I can see that $\partial^{2}$ and $\partial^{\mu}A_{\mu}$ will not Lorentz transform as they are Lorentz scalars.

Under an active Lorentz transformation, $V^{\mu}(x) \rightarrow \Lambda^{\mu}_{\nu}V^{\nu}(\Lambda^{-1}x)$. So, will $A_{\nu}$ and $\partial_{\nu}$ Lorentz transform in the same way?

 

[dextercioby]

This is the manifestation of the famous issue covariant vs. invariant. The Maxwell equations are readily shown to be Lorentz covariant, if one uses Lorentz tensors, QFT books do not resort to geometric definitions of tensors (vectors/covectors), so that you need to pay attention to each definition involving correct index placement and distinguishing between a Lambda matrix and its inverse.

 

[bcrowell]

So, will $A_{\nu}$ and $\partial_{\nu}$ Lorentz transform in the same way?

Yes. That's why we notate $\partial_\nu$ that way.

 

[spaghetti3451]

All right, so, under the active Lorentz transformation $V^{\mu}(x) \rightarrow \Lambda^{\mu}_{\nu}V^{\nu}(\Lambda^{-1}x),$

$(\partial^{2}A_{\nu})(x)-(\partial_{\nu}\partial^{\mu}A_{\mu})(x)=0$ becomes

$(\Lambda^{\nu}_{\mu}\partial^{2}A_{\nu})(\Lambda^{-1}x)-(\Lambda^{\nu}_{\mu}\partial_{\nu}\partial^{\mu}A_{\mu})(\Lambda^{-1}x)=0$ so that

$\Lambda^{\nu}_{\mu}(\partial^{2}A_{\nu}-\partial_{\nu}\partial^{\mu}A_{\mu})(\Lambda^{-1}x)=0$.

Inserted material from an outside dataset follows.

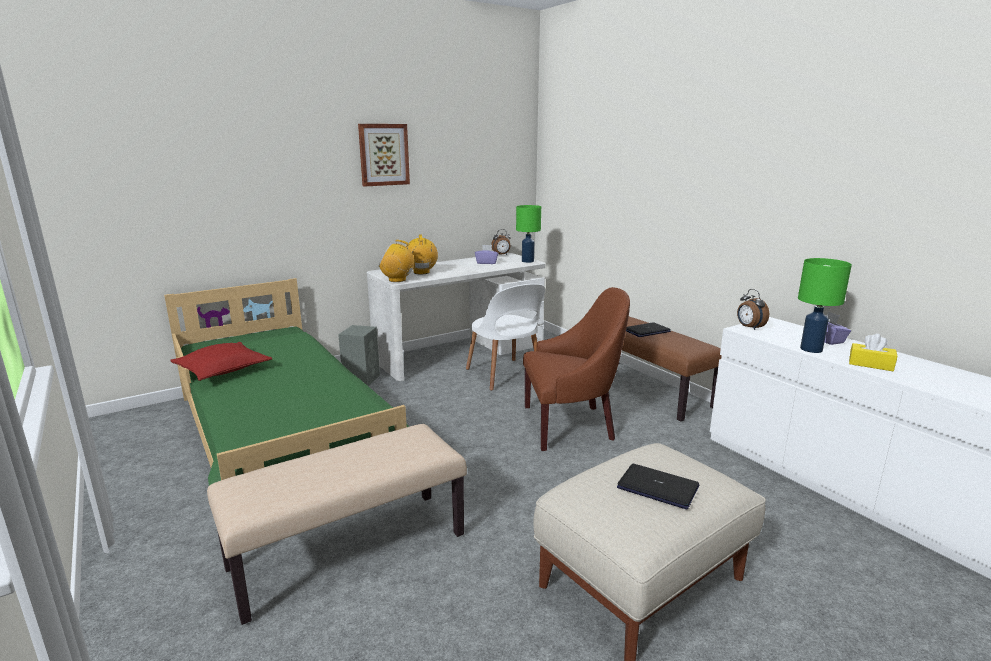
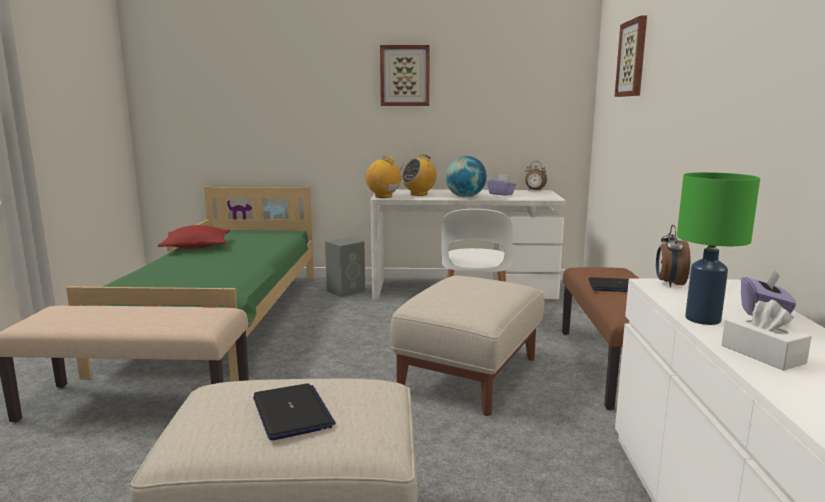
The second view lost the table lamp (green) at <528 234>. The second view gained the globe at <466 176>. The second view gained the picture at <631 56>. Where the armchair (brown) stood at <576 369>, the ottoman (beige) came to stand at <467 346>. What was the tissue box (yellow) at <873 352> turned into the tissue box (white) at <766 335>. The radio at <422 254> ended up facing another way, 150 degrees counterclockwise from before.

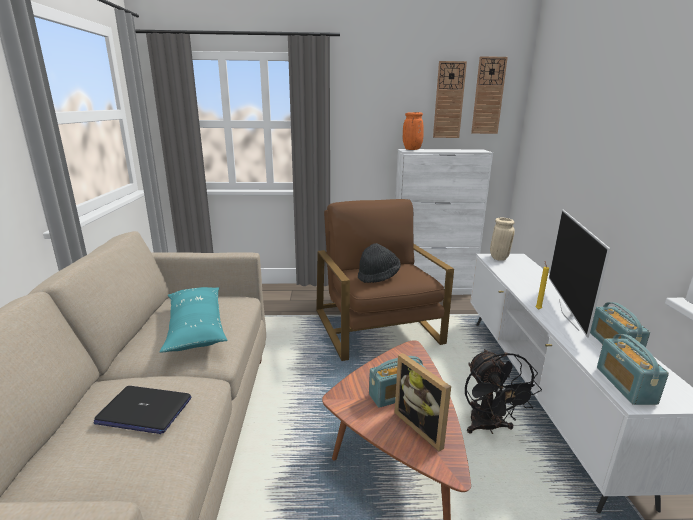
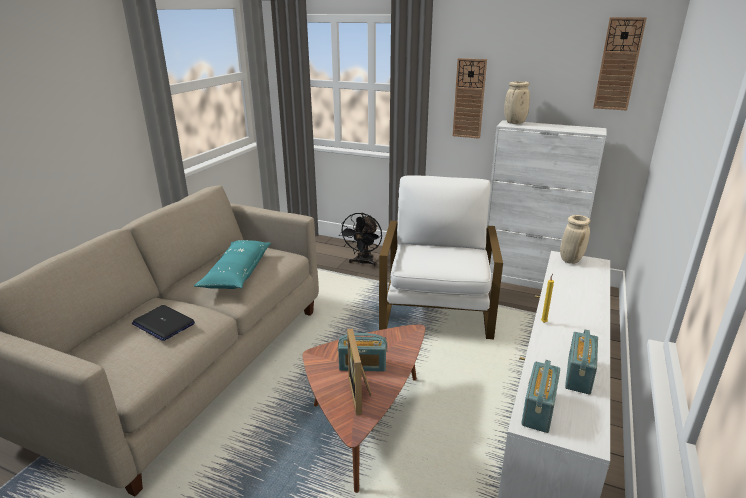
The second view lost the hat (black) at <379 263>. The second view lost the television at <580 273>. The wall clock ended up elsewhere, having gone from <450 99> to <470 98>. The fan (black) ended up elsewhere, having gone from <503 391> to <360 239>. What was the armchair (brown) at <385 280> turned into the armchair (white) at <441 257>. What was the vase (orange) at <413 131> turned into the vase (beige) at <517 102>.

Now, do I just peel off $\Lambda^{\nu}_{\mu}$ from the above transformed equation and prove Lorentz invariance?

 

[spaghetti3451]

Bummp!

 

[vanhees71]

Sure, since $\hat{\Lambda}$ is an invertible matrix, the equation $\hat{\Lambda} z=0$ necessarily implies $z=0$, where $z$ is an arbitrary four-vector.

 

[spaghetti3451]

So, there's no steps missing in my proof, then?

 

[vanhees71]

No, it's correct :-))!

 

[spaghetti3451]

Thank you so much!